What if we learned that that painting had more value than we thought it did? What if that story about Mary, and Joseph, and the baby laying in the manger in Bethlehem was more valuable than we could imagine?
          When Martin Kober found out that his family's painting was worth 300 million dollars it was no longer part of the background of his life. It was no longer sitting behind the couch gathering dust. And it was certainly placed out of range of flying tennis balls. Suddenly the painting moved closer to the center of his vision.  He gave it a place of great importance and protected it. He treated it as if it was precious. The painting that was just part of the family's background became the family's treasure.
          What if we found out that the Christmas story had incredible value? I imagine it would move into the center of our vision. We would treat it like a treasure. We would contemplate it more. We would learn more about it. It would no longer gather dust behind the couch. It would no longer be a part of the background of our family homes. It would be front and center. If we discovered that that story had unfathomable value, our lives would be centered on that story, and on that person at the center of it.

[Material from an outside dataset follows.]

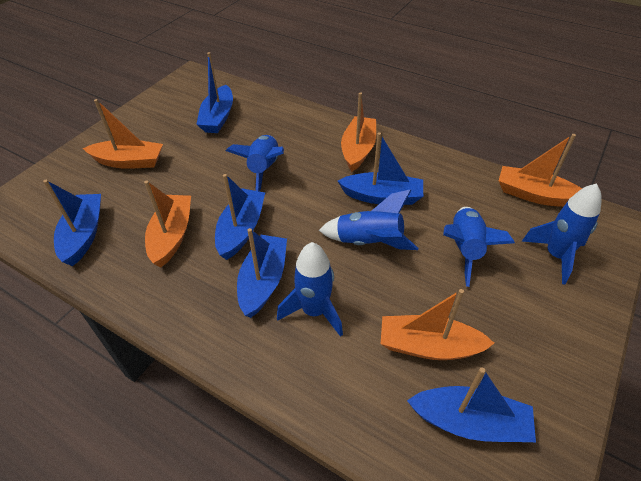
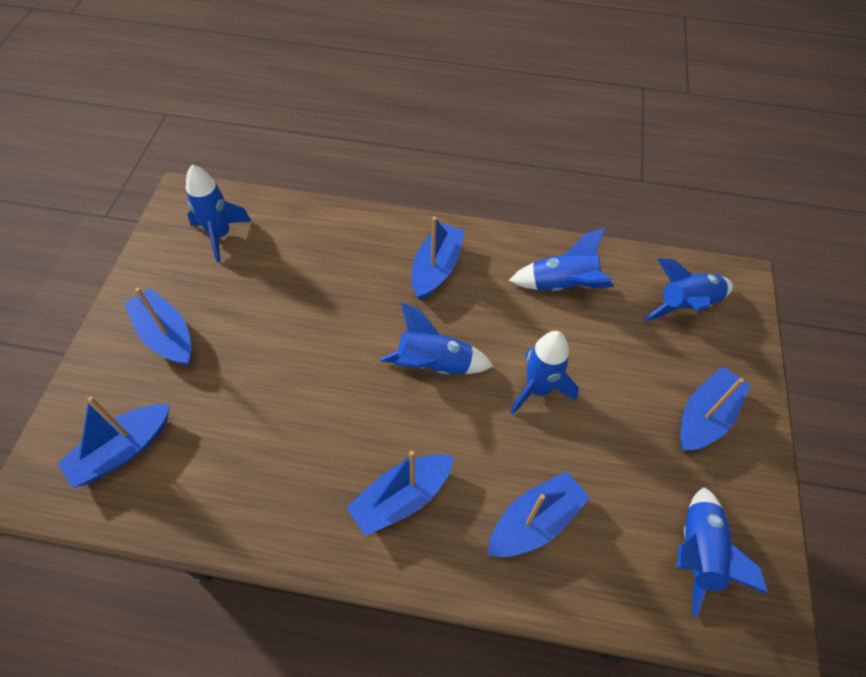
blue rocket: 5 -> 6
orange boat: 5 -> 0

If what John is saying is true, then Jesus is the force that keeps both our hearts beating and the stars shining in the sky. He is behind the force that keeps the planets in their orbits and causes atoms to bind to other atoms to make molecules. He is that ancient force that brought everything into being, and he offers new fresh life every minute to the universe. Jesus' story is the story of the universe-maker.
          The tragedy of Christmas, John says, is that "He was in the world, and though the world was made through him, the world did not recognize him. 11 He came to that which was his own, but his own did not receive him." He came and was rejected. He was given no value. His painting was thrown to the curb with the rest of the garbage. Ironically, he was rejected by the world he made and the people he loved.
          The joy of Christmas, John says, is that "to all who did receive him, to those who believed in his name, he gave the right to become children of God". To those who recognized his mysterious and incredible value he invited them to become his family.
Tonight he invites you to receive his life from the manger- His body given for you. To those who take his story from the background and place it in the center of their lives he invites them to become, mysteriously, children of God. He invites us into his story and it is there we find who we were created to be.
          So this Christmas I invite us all to consider where His story is in our life. Is it back ground- Always there but never really considered? Is it behind the couch gathering dust- out of sight and out of mind? Is his story out by the curb next to the trash? Or is his story on a stand in front of the sofa in the middle of the living room? Or maybe it is folded up and placed in your shirt pocket next to your heart and you take it out throughout the day? If it is true that "The Word became flesh and made his dwelling among us" then Jesus' story has infinite value.